* GOAL OF THE EXERCISE
Restate the records in their entirety, word for word.

—————

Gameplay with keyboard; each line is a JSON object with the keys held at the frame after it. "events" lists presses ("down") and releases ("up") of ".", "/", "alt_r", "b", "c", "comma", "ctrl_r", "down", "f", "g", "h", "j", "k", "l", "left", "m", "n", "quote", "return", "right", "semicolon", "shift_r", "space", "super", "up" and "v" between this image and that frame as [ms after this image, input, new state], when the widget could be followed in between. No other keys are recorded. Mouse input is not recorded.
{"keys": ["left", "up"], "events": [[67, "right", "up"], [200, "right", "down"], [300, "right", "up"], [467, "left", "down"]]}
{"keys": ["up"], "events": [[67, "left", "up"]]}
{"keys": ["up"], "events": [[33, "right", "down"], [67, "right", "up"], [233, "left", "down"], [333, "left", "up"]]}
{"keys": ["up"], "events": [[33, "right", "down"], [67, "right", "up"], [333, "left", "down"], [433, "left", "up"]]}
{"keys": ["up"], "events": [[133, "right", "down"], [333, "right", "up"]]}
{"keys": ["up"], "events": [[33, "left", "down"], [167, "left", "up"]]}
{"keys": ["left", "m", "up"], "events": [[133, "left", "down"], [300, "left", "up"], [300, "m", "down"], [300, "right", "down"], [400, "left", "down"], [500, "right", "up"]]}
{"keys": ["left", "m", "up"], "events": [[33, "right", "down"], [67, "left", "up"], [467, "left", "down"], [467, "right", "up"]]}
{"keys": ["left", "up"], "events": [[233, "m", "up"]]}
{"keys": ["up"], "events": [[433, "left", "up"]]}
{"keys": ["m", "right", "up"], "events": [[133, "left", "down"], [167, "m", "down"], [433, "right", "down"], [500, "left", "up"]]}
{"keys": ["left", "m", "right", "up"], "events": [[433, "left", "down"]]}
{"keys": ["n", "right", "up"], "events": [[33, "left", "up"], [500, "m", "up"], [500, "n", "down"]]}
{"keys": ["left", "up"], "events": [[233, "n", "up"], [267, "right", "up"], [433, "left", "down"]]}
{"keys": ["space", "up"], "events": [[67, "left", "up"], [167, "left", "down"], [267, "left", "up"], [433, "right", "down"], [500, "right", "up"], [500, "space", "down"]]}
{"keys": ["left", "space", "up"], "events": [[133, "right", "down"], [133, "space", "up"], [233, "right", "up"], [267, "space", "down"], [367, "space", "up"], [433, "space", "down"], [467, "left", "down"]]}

—————

* YOUR SOLUTION
Gameplay with keyboard; each line is a JSON object with the keys held at the frame after it. "events" lists presses ("down") and releases ("up") of ".", "/", "alt_r", "b", "c", "comma", "ctrl_r", "down", "f", "g", "h", "j", "k", "l", "left", "m", "n", "quote", "return", "right", "semicolon", "shift_r", "space", "super", "up" and "v" between this image and that frame as [ms after this image, input, new state], when the widget could be followed in between. No other keys are recorded. Mouse input is not recorded.
{"keys": ["left", "up"], "events": [[67, "right", "up"], [200, "right", "down"], [300, "right", "up"], [467, "left", "down"]]}
{"keys": ["up"], "events": [[67, "left", "up"]]}
{"keys": ["up"], "events": [[33, "right", "down"], [67, "right", "up"], [233, "left", "down"], [333, "left", "up"]]}
{"keys": ["up"], "events": [[33, "right", "down"], [67, "right", "up"], [333, "left", "down"], [433, "left", "up"]]}
{"keys": ["up"], "events": [[133, "right", "down"], [333, "right", "up"]]}
{"keys": ["up"], "events": [[33, "left", "down"], [167, "left", "up"]]}
{"keys": ["left", "m", "up"], "events": [[133, "left", "down"], [300, "left", "up"], [300, "m", "down"], [300, "right", "down"], [400, "left", "down"], [500, "right", "up"]]}
{"keys": ["left", "m", "up"], "events": [[33, "right", "down"], [67, "left", "up"], [467, "left", "down"], [467, "right", "up"]]}
{"keys": ["left", "up"], "events": [[233, "m", "up"]]}
{"keys": ["up"], "events": [[433, "left", "up"]]}
{"keys": ["m", "right", "up"], "events": [[133, "left", "down"], [167, "m", "down"], [433, "right", "down"], [500, "left", "up"]]}
{"keys": ["left", "m", "right", "up"], "events": [[433, "left", "down"]]}
{"keys": ["n", "right", "up"], "events": [[33, "left", "up"], [500, "m", "up"], [500, "n", "down"]]}
{"keys": ["left", "up"], "events": [[233, "n", "up"], [267, "right", "up"], [433, "left", "down"]]}
{"keys": ["space", "up"], "events": [[67, "left", "up"], [167, "left", "down"], [267, "left", "up"], [433, "right", "down"], [500, "right", "up"], [500, "space", "down"]]}
{"keys": ["left", "space", "up"], "events": [[133, "right", "down"], [133, "space", "up"], [233, "right", "up"], [267, "space", "down"], [367, "space", "up"], [433, "space", "down"], [467, "left", "down"]]}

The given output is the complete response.